Maroc : l'industrie automobile électrique et l'IA redessinent l'innovation
Le Maroc accélère sa transition vers la mobilité électrique et l'intelligence artificielle, avec des investissements ciblés dans les batteries et les composants stratégiques. OpenAI franchit le milliard d'utilisateurs, tandis que la FRMF défend l'unité du football africain.
L'industrie automobile marocaine passe à la vitesse supérieure
Le Maroc confirme son ambition de devenir un acteur clé de la mobilité électrique en Europe. Selon une analyse récente de l'organisme public espagnol ICEX, le Royaume ne se contente plus d'assembler des véhicules : il investit massivement dans les segments les plus stratégiques de la chaîne de valeur. Batteries, cathodes, composants électroniques et câblages haute tension figurent désormais parmi les priorités industrielles du pays.
Cette montée en gamme s'inscrit dans une logique de diversification économique. L'automobile, premier secteur exportateur du Maroc, a généré près de 15 milliards d'euros de recettes en 2024, représentant 33 % des exportations totales. Les autorités misent sur cette transition pour renforcer la résilience du secteur face aux mutations technologiques mondiales.
Les investissements récents dans les gigafactories et les centres de R&D spécialisés dans l'électromobilité témoignent de cette volonté. Le Maroc vise ainsi à sécuriser sa position dans l'industrie automobile européenne, tout en développant une expertise locale dans les technologies de demain.
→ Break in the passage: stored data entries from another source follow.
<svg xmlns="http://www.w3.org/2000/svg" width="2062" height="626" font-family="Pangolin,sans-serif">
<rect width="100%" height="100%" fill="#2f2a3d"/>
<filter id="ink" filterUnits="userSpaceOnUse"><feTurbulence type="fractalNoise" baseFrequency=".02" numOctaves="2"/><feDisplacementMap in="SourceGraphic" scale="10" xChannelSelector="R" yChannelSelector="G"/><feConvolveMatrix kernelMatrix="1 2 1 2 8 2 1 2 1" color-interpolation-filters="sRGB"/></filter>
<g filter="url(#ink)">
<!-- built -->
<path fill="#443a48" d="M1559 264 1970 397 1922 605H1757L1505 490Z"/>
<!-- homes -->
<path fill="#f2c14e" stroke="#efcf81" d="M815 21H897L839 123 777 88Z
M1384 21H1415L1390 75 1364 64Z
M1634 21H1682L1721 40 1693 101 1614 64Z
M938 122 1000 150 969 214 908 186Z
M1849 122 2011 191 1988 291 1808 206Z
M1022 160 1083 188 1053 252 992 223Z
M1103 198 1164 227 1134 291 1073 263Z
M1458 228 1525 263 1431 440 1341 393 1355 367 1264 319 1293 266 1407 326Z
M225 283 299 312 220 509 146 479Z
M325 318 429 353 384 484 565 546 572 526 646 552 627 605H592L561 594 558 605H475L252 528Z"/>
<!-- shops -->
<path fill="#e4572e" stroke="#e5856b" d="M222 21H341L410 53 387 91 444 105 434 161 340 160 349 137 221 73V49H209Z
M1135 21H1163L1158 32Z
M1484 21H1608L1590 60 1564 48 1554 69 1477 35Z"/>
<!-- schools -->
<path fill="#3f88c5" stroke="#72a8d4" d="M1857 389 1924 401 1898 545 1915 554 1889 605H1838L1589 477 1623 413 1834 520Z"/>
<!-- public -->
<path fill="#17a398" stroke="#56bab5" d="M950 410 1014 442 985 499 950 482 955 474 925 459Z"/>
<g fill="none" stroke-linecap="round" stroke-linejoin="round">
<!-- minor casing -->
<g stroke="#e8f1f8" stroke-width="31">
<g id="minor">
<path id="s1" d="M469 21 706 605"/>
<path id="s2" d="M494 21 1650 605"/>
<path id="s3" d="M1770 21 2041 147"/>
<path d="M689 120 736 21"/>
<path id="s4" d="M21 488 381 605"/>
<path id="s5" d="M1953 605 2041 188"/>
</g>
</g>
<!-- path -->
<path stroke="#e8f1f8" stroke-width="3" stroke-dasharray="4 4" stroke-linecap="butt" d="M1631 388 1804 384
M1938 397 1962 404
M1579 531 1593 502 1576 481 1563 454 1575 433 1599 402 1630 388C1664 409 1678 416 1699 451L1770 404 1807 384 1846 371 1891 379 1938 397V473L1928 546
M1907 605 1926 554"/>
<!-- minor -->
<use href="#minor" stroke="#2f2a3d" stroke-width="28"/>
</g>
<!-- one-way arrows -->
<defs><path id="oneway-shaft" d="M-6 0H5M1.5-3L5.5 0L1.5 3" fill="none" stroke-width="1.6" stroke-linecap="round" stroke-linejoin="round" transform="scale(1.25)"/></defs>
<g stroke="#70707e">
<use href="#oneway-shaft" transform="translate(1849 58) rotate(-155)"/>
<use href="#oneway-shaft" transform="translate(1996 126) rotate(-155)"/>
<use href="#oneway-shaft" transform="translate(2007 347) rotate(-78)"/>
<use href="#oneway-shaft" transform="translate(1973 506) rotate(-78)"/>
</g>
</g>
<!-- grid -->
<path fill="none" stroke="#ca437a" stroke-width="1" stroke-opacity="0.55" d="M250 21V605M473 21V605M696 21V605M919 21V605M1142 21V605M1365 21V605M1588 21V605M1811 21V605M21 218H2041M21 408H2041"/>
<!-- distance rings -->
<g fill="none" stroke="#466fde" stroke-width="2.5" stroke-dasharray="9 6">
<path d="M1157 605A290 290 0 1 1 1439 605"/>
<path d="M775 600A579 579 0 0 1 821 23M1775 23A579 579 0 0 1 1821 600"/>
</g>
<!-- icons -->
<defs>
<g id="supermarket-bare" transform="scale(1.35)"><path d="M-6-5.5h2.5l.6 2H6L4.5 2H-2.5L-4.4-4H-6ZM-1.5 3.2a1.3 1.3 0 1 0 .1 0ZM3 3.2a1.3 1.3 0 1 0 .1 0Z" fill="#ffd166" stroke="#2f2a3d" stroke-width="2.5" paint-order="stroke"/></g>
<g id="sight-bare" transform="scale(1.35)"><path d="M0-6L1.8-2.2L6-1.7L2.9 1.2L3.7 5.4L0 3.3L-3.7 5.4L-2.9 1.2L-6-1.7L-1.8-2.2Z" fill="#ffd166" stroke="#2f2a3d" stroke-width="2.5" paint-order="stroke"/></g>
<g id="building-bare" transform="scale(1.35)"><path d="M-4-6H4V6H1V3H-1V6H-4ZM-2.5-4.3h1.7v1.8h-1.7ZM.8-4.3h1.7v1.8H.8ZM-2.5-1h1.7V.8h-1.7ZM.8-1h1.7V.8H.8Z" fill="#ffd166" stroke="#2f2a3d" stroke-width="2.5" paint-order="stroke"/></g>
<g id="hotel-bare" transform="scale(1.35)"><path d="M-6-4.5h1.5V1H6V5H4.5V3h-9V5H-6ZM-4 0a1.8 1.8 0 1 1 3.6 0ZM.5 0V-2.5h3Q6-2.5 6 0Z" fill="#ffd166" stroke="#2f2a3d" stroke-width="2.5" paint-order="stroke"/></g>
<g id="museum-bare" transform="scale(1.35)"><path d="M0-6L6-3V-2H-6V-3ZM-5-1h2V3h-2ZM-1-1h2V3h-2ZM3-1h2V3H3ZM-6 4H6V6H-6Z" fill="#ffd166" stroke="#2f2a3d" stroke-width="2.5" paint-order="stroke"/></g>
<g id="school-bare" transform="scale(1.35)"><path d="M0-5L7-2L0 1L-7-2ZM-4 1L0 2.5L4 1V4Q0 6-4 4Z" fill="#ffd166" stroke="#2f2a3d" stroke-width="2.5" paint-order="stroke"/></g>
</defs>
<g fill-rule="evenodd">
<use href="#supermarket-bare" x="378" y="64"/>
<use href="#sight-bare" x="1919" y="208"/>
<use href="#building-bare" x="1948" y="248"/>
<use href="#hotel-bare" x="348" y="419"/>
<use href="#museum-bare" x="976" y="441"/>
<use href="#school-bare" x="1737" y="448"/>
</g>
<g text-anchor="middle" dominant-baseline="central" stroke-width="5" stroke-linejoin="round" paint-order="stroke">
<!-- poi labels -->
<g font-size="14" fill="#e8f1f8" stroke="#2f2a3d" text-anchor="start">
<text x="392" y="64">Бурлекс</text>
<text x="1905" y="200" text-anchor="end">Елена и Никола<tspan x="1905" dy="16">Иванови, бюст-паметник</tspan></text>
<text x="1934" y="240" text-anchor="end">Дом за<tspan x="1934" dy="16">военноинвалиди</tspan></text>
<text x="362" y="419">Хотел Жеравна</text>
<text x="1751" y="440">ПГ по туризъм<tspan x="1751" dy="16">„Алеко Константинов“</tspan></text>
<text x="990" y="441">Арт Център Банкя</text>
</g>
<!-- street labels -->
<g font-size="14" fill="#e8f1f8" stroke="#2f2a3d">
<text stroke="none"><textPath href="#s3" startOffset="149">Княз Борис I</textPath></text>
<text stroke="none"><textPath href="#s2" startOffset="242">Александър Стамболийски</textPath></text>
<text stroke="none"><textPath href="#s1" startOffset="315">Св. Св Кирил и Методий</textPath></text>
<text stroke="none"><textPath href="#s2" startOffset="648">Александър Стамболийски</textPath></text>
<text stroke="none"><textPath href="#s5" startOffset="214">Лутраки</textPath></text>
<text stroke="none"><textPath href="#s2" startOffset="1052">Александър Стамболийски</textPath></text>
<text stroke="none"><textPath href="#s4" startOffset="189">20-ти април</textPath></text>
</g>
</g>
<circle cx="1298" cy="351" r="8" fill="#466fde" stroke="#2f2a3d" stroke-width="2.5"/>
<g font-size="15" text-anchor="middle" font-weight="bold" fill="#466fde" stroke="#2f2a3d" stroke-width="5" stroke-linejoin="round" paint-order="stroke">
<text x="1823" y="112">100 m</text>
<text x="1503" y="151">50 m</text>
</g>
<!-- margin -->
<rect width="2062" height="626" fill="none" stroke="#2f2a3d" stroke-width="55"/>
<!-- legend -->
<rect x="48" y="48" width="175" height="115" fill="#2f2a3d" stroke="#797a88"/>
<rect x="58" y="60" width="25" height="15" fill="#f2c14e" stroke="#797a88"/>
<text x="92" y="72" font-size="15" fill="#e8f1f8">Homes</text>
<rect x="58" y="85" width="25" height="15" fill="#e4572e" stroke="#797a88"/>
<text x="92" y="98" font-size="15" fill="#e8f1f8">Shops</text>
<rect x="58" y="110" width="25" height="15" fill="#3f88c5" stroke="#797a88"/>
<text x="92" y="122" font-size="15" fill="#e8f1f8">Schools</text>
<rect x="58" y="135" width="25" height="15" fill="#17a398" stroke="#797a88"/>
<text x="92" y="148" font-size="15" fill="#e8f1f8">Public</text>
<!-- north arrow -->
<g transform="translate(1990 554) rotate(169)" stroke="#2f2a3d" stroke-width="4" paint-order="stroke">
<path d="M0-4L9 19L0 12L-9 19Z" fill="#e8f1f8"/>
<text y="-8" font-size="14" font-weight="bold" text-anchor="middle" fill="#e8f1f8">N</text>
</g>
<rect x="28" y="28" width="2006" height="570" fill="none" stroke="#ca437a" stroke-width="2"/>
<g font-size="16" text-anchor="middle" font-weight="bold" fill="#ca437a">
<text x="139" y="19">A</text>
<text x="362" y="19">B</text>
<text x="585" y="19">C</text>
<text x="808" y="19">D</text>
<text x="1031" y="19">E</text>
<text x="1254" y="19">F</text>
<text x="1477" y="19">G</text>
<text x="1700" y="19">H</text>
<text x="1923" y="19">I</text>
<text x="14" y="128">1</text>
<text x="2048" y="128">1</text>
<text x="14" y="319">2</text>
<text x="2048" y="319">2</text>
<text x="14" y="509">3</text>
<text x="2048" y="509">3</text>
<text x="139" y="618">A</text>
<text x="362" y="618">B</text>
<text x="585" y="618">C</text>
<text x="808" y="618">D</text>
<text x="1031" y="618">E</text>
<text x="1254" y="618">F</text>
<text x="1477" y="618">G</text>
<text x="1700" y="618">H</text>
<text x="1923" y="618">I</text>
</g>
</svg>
OpenAI franchit un cap symbolique
L'entreprise américaine OpenAI a annoncé avoir dépassé le milliard d'utilisateurs actifs sur l'ensemble de ses interfaces d'intelligence artificielle, moins de quatre ans après le lancement de ChatGPT. Cette croissance fulgurante, révélée par Sarah Friar, directrice financière de l'entreprise, positionne OpenAI comme un acteur incontournable du secteur.
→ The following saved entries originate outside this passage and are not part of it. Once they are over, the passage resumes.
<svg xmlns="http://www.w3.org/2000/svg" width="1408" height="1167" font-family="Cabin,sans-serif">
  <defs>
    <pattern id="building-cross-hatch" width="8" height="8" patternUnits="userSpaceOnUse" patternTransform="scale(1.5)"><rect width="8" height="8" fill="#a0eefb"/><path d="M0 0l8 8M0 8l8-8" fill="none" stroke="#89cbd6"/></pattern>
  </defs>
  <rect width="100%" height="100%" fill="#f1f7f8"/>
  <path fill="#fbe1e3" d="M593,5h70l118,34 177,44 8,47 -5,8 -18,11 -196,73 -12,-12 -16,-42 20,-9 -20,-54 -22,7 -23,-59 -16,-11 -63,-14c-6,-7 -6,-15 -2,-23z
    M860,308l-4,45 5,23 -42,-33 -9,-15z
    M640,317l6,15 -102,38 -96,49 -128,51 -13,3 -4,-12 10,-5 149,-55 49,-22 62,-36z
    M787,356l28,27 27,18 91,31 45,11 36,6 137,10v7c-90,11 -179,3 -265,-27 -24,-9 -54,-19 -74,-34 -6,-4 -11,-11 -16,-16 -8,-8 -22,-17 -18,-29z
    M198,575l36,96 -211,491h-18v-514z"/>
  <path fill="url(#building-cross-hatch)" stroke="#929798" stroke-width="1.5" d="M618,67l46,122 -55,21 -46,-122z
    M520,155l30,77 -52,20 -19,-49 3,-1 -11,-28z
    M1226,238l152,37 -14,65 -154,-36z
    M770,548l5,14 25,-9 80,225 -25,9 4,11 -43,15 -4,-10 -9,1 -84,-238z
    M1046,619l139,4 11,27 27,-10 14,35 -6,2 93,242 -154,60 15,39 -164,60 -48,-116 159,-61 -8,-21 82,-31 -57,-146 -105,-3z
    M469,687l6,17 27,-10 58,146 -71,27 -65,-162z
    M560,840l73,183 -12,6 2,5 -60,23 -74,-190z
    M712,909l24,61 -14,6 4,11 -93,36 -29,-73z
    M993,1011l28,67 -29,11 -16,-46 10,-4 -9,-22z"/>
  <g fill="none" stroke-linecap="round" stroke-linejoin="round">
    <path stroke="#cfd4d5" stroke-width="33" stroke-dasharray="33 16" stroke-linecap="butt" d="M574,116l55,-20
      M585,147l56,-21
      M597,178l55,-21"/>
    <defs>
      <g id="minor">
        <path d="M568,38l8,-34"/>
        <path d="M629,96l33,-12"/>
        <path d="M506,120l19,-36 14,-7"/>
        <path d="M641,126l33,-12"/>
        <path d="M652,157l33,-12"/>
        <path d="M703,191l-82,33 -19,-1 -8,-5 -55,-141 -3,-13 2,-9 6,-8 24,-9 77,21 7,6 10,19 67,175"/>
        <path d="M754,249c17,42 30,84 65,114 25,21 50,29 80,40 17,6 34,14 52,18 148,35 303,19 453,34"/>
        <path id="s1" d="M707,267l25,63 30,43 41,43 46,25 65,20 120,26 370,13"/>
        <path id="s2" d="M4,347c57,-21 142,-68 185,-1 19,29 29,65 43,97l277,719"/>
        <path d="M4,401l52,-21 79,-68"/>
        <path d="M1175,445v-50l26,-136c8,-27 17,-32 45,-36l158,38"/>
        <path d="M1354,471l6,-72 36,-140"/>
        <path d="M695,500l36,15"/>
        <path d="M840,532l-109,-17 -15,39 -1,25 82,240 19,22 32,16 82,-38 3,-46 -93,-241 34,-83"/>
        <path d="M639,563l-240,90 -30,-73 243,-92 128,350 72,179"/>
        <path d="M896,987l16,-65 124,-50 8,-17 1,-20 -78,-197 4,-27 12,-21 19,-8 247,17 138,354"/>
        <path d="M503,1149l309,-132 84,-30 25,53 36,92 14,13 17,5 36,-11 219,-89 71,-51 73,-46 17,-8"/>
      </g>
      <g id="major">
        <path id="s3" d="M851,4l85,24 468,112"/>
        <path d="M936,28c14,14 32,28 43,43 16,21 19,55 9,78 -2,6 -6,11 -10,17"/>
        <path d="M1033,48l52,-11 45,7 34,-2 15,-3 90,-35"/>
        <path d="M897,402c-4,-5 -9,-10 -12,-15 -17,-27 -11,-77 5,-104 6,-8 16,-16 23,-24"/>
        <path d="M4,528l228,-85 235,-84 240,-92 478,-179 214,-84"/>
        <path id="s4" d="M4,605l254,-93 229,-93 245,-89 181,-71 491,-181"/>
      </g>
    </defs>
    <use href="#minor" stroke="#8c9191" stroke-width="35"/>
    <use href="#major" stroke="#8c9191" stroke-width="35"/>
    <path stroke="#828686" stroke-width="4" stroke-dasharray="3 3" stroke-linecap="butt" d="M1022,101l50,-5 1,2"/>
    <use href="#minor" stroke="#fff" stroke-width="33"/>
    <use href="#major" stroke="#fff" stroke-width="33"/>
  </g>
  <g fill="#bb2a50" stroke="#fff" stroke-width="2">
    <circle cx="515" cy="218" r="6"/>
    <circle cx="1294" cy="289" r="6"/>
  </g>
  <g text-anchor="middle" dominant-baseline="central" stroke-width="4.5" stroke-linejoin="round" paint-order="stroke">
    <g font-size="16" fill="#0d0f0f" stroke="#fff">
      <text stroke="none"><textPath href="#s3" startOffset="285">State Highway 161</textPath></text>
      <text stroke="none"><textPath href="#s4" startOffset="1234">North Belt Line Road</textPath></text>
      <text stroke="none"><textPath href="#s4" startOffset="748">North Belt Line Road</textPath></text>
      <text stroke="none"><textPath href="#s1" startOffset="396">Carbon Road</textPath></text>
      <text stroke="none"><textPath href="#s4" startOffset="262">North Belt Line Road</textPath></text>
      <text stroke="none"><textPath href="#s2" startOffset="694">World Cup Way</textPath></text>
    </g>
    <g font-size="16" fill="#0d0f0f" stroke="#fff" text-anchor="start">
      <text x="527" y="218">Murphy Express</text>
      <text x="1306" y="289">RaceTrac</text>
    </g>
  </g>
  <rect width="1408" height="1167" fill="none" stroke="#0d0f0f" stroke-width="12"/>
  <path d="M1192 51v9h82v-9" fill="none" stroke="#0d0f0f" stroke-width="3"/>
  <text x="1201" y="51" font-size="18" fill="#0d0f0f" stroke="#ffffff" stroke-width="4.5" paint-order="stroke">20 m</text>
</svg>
Selon les chiffres communiqués, plus de deux millions d'entreprises utilisent désormais les modèles d'OpenAI. Cette adoption massive soulève des questions sur l'intégration de ces technologies dans les économies émergentes, dont le Maroc. Le pays, qui mise sur l'IA pour moderniser ses secteurs clés, pourrait trouver dans ces outils des leviers pour accélérer sa transformation numérique.
L'annonce intervient dans un contexte de régulation accrue de l'IA, notamment en Europe. Le Maroc, qui cherche à attirer des investissements technologiques, devra composer avec ces nouvelles contraintes réglementaires pour positionner son écosystème numérique.
Le football africain face à ses divisions
La Fédération Royale Marocaine de Football (FRMF) a salué la décision de la FIFA de retirer le projet FIFA Forward Entreprise. Ce programme, qui suscitait des divergences au sein des associations membres, visait à réformer les mécanismes de financement du football africain.
Dans un communiqué publié samedi, la FRMF a souligné que cette décision préservait "l'unité de la grande famille du football". Fouzi Lekjaa, président de la FRMF, a qualifié le choix de Gianni Infantino de "sage", mettant en avant la nécessité de privilégier la cohésion entre les associations.
Cette prise de position intervient alors que le Maroc accueille la Coupe d'Afrique des Nations féminine 2026. Le tournoi, qui se déroule actuellement à Rabat, met en lumière les progrès réalisés par le football féminin africain, tout en révélant les défis structurels auxquels le continent est confronté.
Les résultats des deux premières journées du groupe C illustrent cette dynamique. Le Malawi, vainqueur de l'Égypte (3-1), et le Nigeria, qui s'est imposé face à la Zambie (1-0), confirment la montée en puissance de certaines nations. Ces performances contrastent avec les difficultés persistantes d'autres équipes, révélant des écarts de développement qui devront être comblés pour assurer l'avenir du football africain.